[Saved entries]
* * *
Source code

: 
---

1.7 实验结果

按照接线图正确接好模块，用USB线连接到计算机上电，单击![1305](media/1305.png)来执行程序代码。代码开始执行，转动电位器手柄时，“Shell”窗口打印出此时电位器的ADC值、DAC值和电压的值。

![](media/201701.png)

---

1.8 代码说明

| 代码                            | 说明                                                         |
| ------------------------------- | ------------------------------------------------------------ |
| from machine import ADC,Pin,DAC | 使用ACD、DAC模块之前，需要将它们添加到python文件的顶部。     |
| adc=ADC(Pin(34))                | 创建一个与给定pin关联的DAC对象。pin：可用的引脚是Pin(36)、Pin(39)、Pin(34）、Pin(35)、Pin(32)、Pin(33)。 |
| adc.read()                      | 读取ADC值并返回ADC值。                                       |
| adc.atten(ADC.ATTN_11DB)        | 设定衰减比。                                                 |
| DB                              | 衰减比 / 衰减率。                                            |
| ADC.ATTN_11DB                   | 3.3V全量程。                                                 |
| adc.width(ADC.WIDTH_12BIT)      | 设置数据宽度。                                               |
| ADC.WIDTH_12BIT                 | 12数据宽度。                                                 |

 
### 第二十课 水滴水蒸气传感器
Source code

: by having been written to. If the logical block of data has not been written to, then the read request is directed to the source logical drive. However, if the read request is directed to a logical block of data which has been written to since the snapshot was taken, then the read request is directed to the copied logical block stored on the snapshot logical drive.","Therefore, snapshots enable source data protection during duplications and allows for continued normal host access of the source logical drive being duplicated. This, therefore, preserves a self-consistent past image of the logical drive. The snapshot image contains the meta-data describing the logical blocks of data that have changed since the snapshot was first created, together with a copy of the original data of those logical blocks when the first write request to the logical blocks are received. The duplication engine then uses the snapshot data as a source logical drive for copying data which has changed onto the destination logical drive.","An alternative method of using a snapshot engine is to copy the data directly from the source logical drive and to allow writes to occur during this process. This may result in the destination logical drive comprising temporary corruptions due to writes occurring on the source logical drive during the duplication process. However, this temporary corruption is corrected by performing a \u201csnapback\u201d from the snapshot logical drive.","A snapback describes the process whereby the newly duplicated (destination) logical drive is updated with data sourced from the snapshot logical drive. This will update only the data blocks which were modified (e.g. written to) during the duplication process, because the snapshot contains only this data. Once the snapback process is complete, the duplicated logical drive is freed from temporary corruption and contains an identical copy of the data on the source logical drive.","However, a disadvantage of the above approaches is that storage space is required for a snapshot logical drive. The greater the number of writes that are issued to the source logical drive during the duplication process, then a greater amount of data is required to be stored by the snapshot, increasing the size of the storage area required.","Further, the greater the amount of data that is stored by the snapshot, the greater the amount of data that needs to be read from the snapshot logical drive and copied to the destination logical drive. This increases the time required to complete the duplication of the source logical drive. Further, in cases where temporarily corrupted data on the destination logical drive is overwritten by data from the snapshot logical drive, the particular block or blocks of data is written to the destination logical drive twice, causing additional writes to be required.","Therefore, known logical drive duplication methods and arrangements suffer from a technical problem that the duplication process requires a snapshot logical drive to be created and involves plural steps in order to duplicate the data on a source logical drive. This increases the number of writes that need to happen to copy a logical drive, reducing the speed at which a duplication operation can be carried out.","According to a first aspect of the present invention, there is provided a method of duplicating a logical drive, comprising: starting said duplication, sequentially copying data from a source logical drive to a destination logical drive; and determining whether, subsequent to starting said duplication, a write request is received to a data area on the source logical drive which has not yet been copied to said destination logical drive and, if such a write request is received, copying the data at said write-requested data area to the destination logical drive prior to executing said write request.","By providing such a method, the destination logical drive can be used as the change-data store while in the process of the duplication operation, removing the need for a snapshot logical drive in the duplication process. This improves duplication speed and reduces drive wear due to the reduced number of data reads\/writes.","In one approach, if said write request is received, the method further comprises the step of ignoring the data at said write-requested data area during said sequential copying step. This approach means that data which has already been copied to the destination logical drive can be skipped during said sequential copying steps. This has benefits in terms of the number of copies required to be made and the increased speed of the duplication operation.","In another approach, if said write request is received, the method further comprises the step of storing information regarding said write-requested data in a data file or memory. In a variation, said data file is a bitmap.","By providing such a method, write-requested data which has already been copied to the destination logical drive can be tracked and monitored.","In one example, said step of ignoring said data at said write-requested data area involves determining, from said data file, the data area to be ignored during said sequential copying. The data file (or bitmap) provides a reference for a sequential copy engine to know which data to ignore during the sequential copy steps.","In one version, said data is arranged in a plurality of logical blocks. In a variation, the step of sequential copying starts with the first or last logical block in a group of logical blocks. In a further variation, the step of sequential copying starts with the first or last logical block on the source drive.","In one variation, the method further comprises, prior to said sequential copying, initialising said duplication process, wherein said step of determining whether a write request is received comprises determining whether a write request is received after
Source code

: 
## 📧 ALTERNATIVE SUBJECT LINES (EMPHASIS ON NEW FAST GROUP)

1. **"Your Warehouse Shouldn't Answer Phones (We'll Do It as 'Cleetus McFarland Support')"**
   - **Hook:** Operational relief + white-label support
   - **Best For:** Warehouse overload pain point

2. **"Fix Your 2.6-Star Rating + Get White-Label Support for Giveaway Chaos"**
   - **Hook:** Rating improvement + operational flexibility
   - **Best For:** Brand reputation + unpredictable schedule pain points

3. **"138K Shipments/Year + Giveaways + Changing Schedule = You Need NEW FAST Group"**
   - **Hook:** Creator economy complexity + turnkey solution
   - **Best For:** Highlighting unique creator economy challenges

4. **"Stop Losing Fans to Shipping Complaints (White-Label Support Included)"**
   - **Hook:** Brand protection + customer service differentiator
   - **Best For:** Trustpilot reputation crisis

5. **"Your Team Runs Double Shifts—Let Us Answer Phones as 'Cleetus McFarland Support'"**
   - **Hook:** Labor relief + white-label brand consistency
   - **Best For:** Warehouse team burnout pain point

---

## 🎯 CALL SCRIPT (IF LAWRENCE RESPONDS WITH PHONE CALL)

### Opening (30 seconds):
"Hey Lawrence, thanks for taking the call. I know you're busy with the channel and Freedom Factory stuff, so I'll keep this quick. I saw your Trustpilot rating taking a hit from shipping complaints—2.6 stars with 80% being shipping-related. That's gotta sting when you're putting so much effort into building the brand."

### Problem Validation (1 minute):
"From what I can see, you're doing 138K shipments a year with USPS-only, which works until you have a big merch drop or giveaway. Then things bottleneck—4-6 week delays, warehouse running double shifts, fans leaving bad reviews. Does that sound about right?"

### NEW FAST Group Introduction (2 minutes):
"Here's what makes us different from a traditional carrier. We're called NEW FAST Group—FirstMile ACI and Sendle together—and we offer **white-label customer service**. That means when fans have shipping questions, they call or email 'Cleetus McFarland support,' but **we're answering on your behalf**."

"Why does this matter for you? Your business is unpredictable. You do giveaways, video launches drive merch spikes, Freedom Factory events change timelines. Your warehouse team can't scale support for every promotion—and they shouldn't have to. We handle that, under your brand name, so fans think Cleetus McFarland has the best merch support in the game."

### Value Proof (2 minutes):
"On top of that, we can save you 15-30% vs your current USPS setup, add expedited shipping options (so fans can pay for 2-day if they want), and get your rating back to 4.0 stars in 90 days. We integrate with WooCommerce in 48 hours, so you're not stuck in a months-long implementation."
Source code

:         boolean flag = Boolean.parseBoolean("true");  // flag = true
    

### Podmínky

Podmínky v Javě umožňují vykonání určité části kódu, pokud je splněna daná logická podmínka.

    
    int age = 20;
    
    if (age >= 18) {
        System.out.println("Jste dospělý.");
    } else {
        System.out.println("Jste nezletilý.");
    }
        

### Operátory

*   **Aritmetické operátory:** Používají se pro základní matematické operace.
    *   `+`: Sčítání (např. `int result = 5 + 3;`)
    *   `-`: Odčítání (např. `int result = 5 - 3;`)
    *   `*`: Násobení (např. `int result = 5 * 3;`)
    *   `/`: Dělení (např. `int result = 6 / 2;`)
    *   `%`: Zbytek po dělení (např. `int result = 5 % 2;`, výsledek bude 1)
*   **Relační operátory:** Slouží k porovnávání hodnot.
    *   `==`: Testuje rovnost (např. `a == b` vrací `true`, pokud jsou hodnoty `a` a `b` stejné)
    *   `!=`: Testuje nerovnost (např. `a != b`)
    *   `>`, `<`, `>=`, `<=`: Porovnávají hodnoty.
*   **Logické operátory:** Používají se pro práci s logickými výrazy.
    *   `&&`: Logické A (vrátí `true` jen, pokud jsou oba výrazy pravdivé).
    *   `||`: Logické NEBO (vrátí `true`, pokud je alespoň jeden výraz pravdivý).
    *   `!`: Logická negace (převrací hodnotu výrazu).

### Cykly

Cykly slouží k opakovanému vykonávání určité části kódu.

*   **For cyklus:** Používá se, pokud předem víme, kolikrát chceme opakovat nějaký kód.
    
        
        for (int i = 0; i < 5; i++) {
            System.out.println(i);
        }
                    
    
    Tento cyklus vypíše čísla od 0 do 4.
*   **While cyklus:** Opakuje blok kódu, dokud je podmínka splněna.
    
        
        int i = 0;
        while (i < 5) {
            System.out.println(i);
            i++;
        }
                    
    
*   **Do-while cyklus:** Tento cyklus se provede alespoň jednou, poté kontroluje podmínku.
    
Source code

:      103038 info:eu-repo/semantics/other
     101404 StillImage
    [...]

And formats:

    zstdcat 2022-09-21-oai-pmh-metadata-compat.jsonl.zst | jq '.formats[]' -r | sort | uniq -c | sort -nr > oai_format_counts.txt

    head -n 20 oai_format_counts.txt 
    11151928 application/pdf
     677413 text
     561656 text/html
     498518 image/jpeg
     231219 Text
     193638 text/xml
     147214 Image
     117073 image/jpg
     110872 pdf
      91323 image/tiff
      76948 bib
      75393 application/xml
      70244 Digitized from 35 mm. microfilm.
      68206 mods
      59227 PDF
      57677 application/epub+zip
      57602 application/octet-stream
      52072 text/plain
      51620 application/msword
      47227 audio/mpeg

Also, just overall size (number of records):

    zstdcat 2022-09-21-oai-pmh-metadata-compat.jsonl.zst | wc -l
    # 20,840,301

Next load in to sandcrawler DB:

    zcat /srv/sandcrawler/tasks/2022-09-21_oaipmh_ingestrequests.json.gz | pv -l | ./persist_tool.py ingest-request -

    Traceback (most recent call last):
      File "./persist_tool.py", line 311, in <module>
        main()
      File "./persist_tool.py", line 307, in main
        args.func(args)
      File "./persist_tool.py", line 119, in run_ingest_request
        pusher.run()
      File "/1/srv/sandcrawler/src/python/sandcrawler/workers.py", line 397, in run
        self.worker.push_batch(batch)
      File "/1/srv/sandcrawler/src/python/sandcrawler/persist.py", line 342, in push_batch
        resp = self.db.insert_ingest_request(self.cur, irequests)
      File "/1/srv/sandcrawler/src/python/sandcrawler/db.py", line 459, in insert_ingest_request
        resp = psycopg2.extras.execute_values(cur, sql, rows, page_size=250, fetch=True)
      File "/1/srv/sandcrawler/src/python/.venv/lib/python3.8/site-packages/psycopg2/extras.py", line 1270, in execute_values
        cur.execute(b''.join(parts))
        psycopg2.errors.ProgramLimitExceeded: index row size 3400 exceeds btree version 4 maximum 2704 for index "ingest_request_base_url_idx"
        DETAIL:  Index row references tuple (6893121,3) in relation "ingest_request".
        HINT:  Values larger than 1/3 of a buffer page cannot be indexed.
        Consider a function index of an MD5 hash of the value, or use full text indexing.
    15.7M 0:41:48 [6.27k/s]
* * *
> **Task details**
Please return the lines of the saved entries above word for word, beginning at the line that contains "### Podmínky" and stopping after the line that contains "### Operátory".

> **Response to the exercise**
### Podmínky

Podmínky v Javě umožňují vykonání určité části kódu, pokud je splněna daná logická podmínka.

    
    int age = 20;
    
    if (age >= 18) {
        System.out.println("Jste dospělý.");
    } else {
        System.out.println("Jste nezletilý.");
    }
        

### Operátory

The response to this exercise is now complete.